Die Folgen des Impfstopps mit dem Präparat von Johnson & Johnson in
den USA und die Verzögerungen des Marktstarts in der EU sind unklar.
Grund waren auch hier Berichte über Hirnvenenthrombosen. In den USA
waren sechs Fälle erfasst worden. Die Europäische Arzneimittelbehörde

(EMA) will kommende Woche ein Gutachten dazu abgeben. Bis dahin könne
der Impfstoff aber weiter uneingeschränkt eingesetzt werden - die
«Vorzüge des Impfstoffes, Covid-19 zu verhindern», seien höher zu
bewerten als die Risiken von Nebenwirkungen. In der EU ist der
Impfstoff zugelassen.
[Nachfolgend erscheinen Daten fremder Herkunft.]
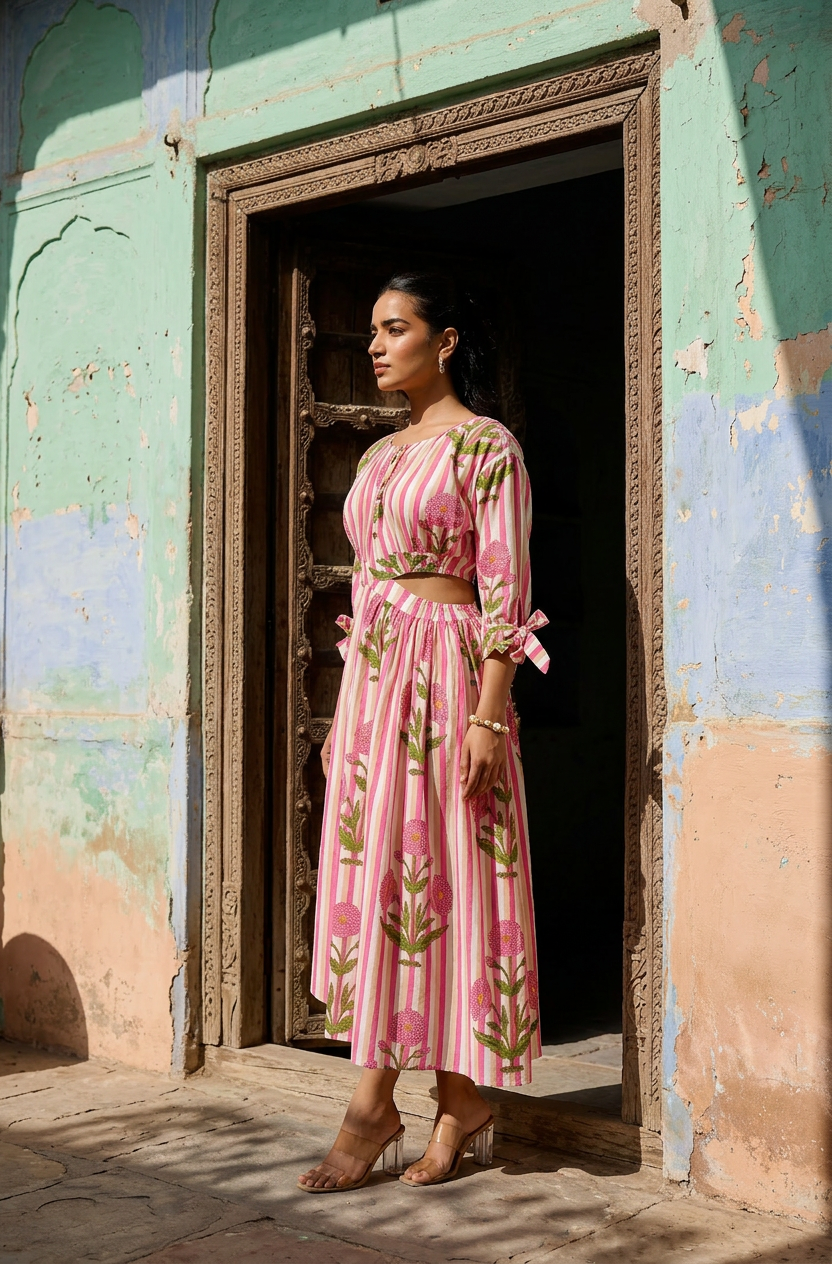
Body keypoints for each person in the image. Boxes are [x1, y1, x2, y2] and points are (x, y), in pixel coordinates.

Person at [298, 273, 548, 1192]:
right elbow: (365, 585)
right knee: (390, 882)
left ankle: (377, 1106)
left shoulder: (487, 447)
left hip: (451, 678)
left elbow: (506, 589)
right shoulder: (375, 455)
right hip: (377, 684)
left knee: (447, 871)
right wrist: (347, 714)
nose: (374, 344)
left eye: (394, 328)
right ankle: (457, 1101)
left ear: (443, 342)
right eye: (371, 330)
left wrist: (488, 714)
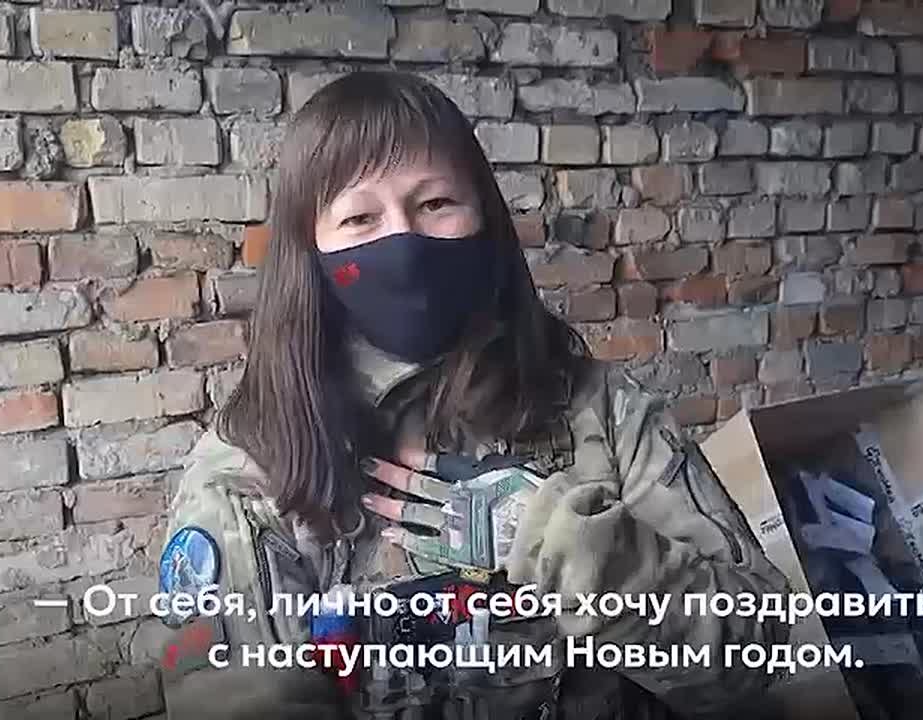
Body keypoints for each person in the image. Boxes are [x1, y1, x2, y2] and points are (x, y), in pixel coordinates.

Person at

In Deutschland sollen im zweiten Quartal 10,1
Millionen Dosen und 2021 insgesamt 36,7 Millionen Dosen geliefert
werden.

STAND DER IMPFUNGEN UND LIEFERPROGNOSEN:

Als erstes Bundesland hat Bremen die 20-Prozent-Marke bei den
Erstgeimpften überschritten, gefolgt vom Saarland mit 19,3 Prozent
der Bevölkerung. Die Schlusslichter sind laut nationalem
Impf-Dashboard Hessen und Mecklenburg-Vorpommern mit unter 16
Prozent. Insgesamt sind bundesweit nun 16,9 Prozent mit mindestens
einer Impfung ausgestattet. 19 Millionen Impfdosen wurden
verabreicht. 530 000 kamen am Vortag hinzu. Im zweiten Quartal sollen
nun insgesamt knapp 50 Millionen Biontech/Pfizer-Dosen ankommen, bis
zu 15,4 Millionen von Astrazeneca, 10,1 von Johnson @ Johnson, 6,4
Millionen von Moderna und 1,4 Millionen von Curevac. SPD-Experte Karl
Lauterbach forderte auf Twitter eine Notfallzulassung für das noch
nicht zugelassene Curevac, da Lücken für «die große Gruppe der
Unter-60-Jährigen» gefüllt werden müssten.